### [Exercise prompt]
Copy every line of the listing below word for word, leaving out the pictures.

### [Record excerpts]
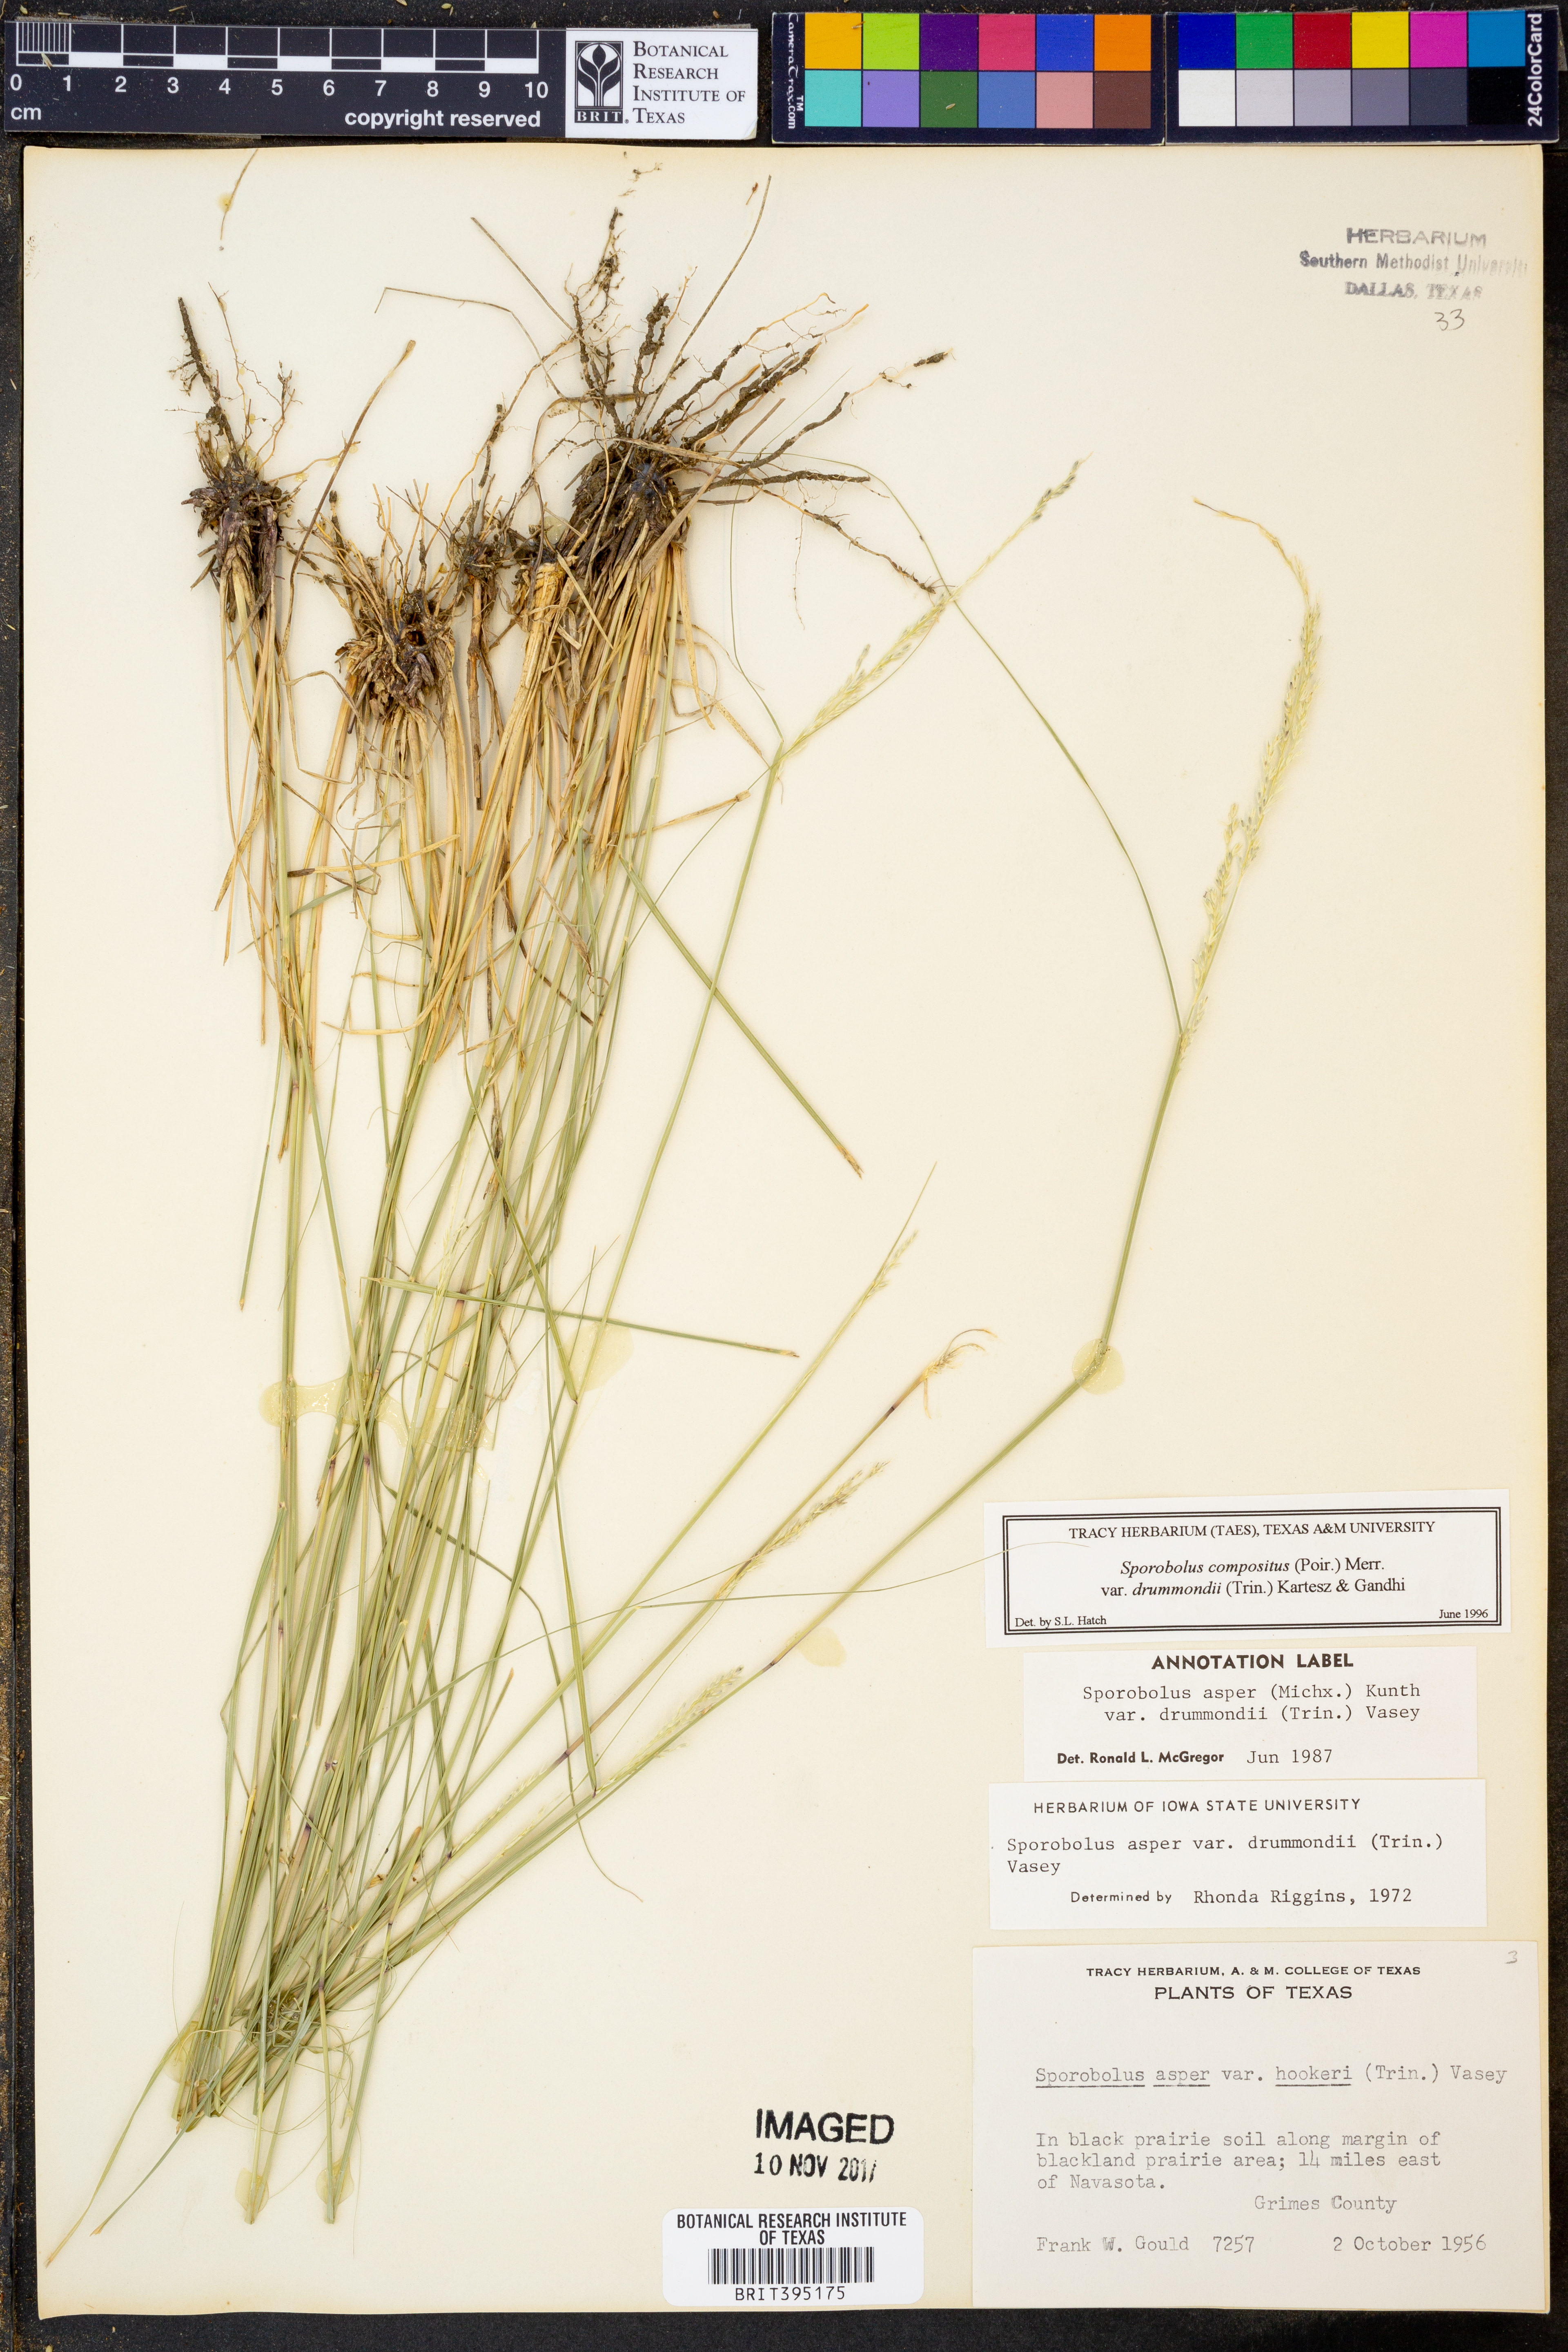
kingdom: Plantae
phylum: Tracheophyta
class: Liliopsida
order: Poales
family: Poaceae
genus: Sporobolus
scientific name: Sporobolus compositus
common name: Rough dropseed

### [Final result]
kingdom: Plantae
phylum: Tracheophyta
class: Liliopsida
order: Poales
family: Poaceae
genus: Sporobolus
scientific name: Sporobolus compositus
common name: Rough dropseed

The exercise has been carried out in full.